### DIRECTION A
Reproduce the passage of the mailing list post about the SIGSEGV error from "Some people have" up to and including "anything for me.".

### SOURCE TEXT
--------------------------------------------------

[Beowulf] p4_error: interrupt SIGSEGV: 11 Killed by signal 2.

cjoung at tpg.com.au cjoung at tpg.com.au
Thu Oct 21 23:02:17 PDT 2004


Firstly,
Thank you to Mark H, Anthony S and in particular Henry G for your helpful
comments on my 
MPI/scaLAPACK problem. After reading your comments, I removed MPICH2, installed 
mpich1.2.6 and this did indeed fix the "Null Comm Pointer" error!

> Date: Tue, 19 Oct 2004 14:21:31 -0700 
> From: "Gabb, Henry" <henry.gabb at intel.com>
> Subject: Re: [Beowulf] MPI & ScaLAPACK: 
>              error in MPI_Comm_size: Invalid communicator
> The "Null Comm pointer" error that you're seeing is almost always due to
> a header mismatch. I don't think Intel Cluster MKL 7.0 supports MPICH2 yet. 
>
> > Error message:
> > aborting job: Fatal error in MPI_Comm_size: Invalid communicator, error stack:
> > MPI_Comm_size(82): MPI_Comm_size(comm=0x5b, size=0x80d807c) failed
> > MPI_Comm_size(66): Null Comm pointer
**********************************************************

Current Problem:
I have another problem now, also related to MPI/scaLAPACK.
I tried to compile and run the example1.f program - It uses the
scalapack PDGESV subroutine to solve the equation [A]x=b
(from the netlib/scalapack website - I did NOT modify it)
(see end of email for copy of example1.f)

It seems to compile ok, but on execution it gives this 
error message:
****************************************
[tony at carmine clint]$ mpif77 -o ex1 example1.f 
                             -L/opt/intel/mkl70cluster/lib/32 
                             -lmkl_scalapack 
                             -lmkl_blacsF77init 
                             -lmkl_blacs 
                             -lmkl_blacsF77init 
                             -lmkl_lapack 
                             -lmkl_ia32 
                             -lguide 
                             -lpthread 
                             -static-libcxa
[tony at carmine clint]$ mpirun -np 6 ./ex1 
p0_24505:  p4_error: interrupt SIGSEGV: 11 
Killed by signal 2.
Killed by signal 2.
Killed by signal 2.
Killed by signal 2.
Killed by signal 2.
[tony at carmine clint]$
****************************************
(there are also comments about "broken pipes", but
I didn't include that part above)

..as far as I can discover on the web, SIGSEGV 
represents a "segmentation fault", beyond this,
I don't know what to do for a fix.

Some people have suggested fixes such as:

* increasing memory sizes: i.e. type in:
> >export P4_GLOBMEMSIZE=536870912
> >
> >(=512MB). 

..but this didn't do anything for me.

--------------------------------------------------

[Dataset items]
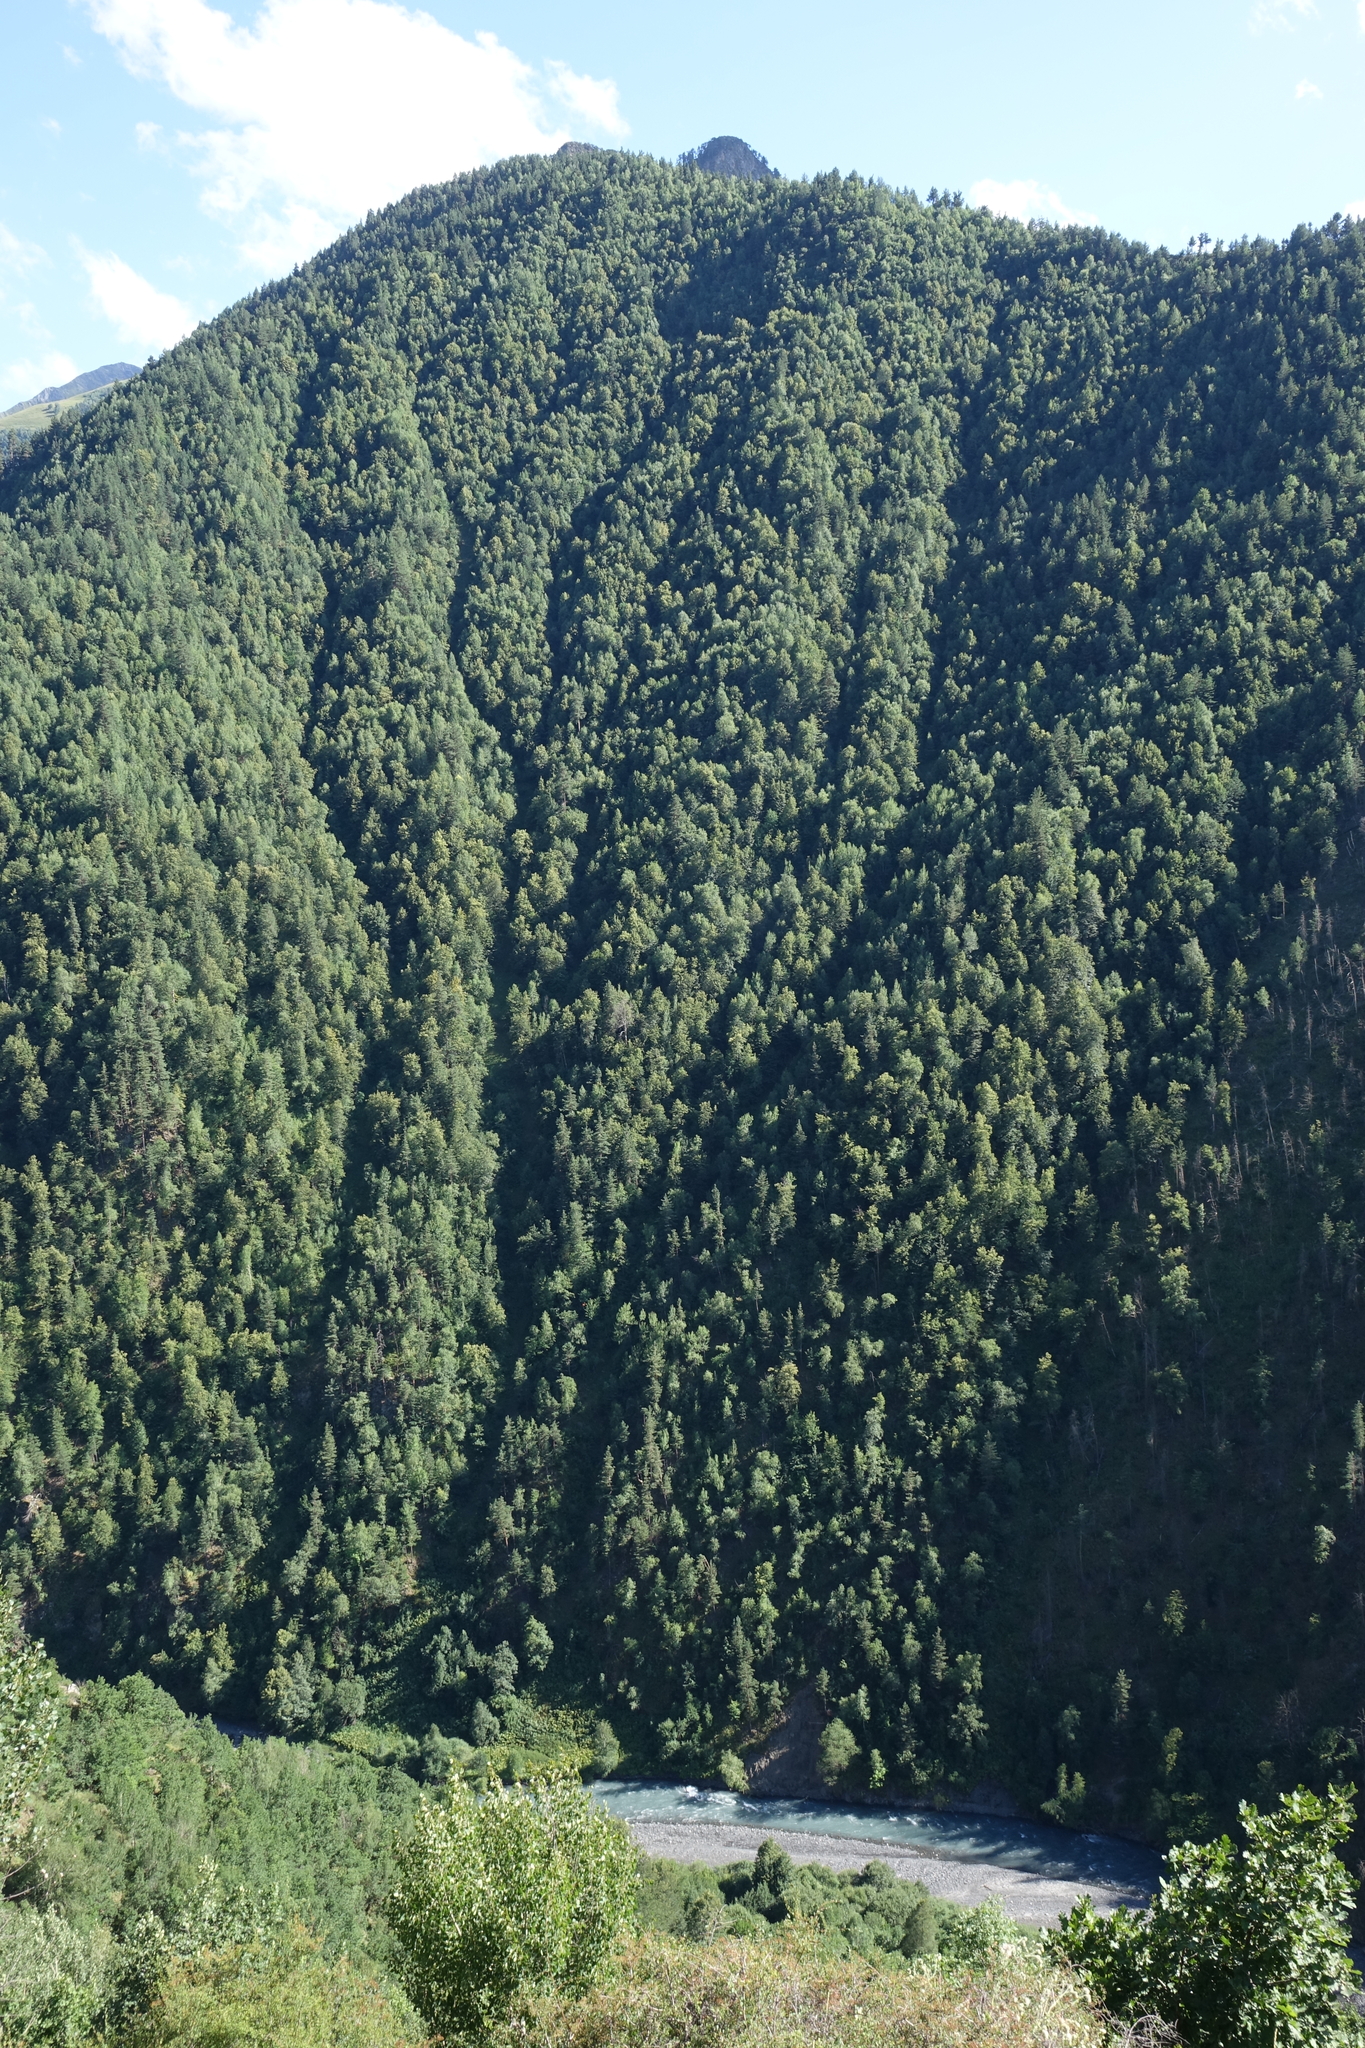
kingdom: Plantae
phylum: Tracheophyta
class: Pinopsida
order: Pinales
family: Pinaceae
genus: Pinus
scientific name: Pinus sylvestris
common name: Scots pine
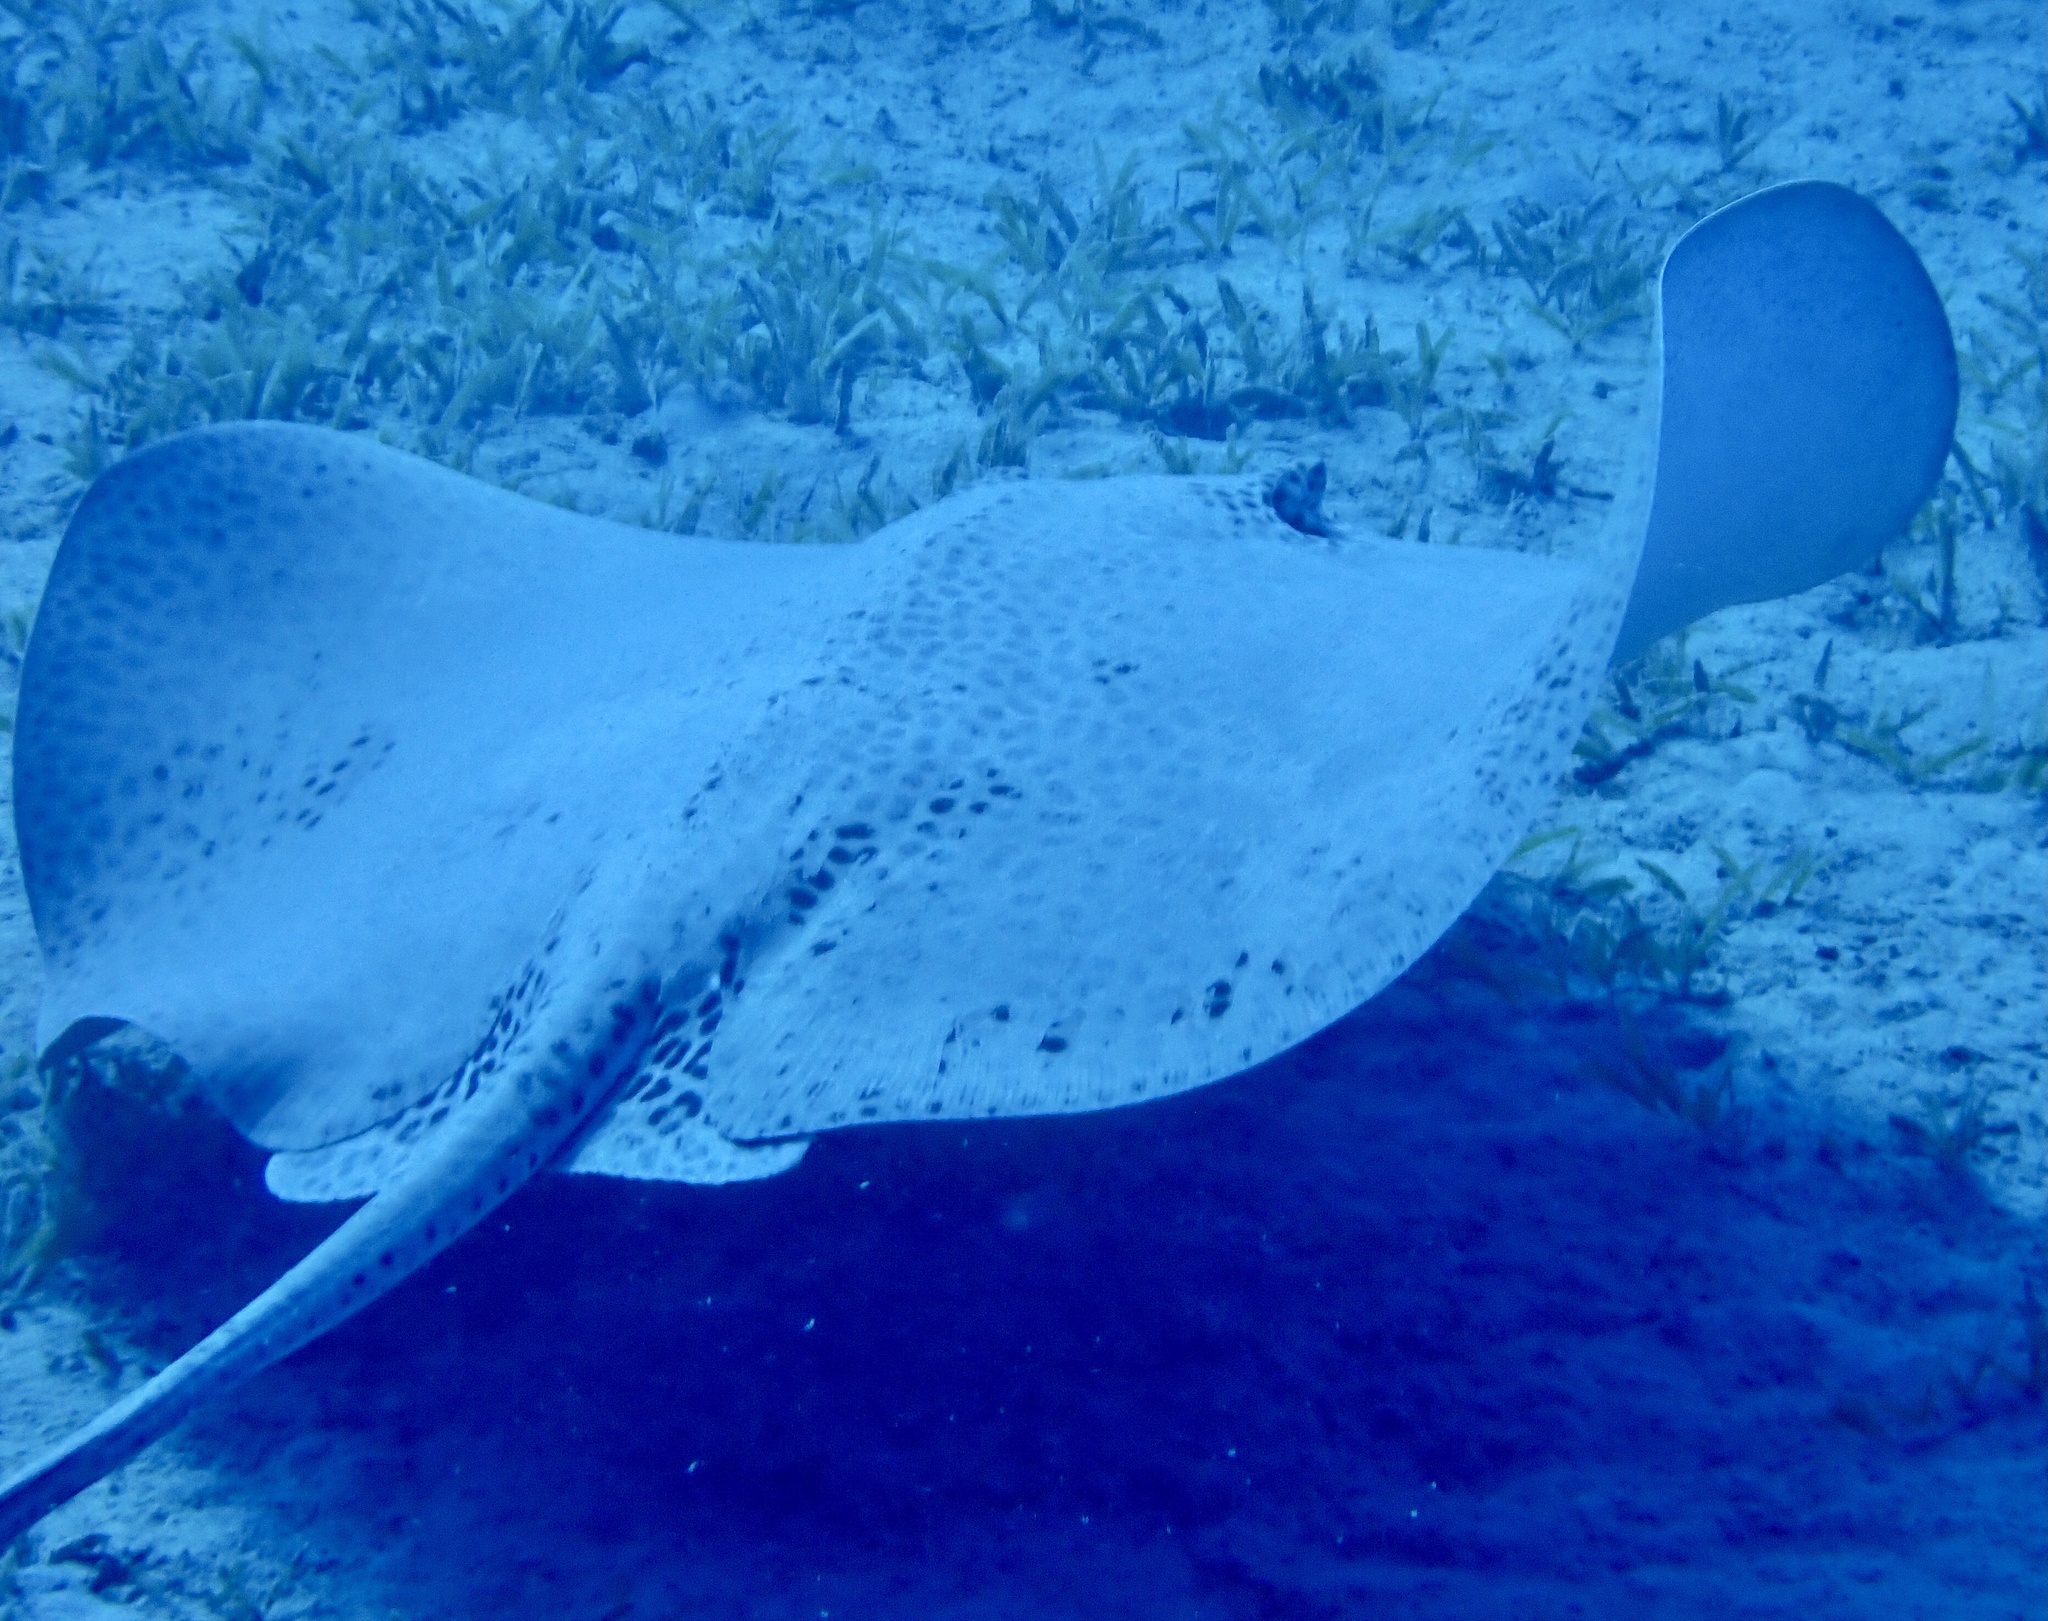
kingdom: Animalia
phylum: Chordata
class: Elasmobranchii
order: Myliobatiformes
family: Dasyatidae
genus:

--------------------------------------------------

### DIRECTION B
Turn the lines of the records from the line with "common name: Scots pine" up to and including the last line of the records into a numbered list, leaving out blank lines and the pictures.

### TASK SOLUTION A
Some people have suggested fixes such as:

* increasing memory sizes: i.e. type in:
> >export P4_GLOBMEMSIZE=536870912
> >
> >(=512MB). 

..but this didn't do anything for me.

### TASK SOLUTION B
1. common name: Scots pine
2. kingdom: Animalia
3. phylum: Chordata
4. class: Elasmobranchii
5. order: Myliobatiformes
6. family: Dasyatidae
7. genus:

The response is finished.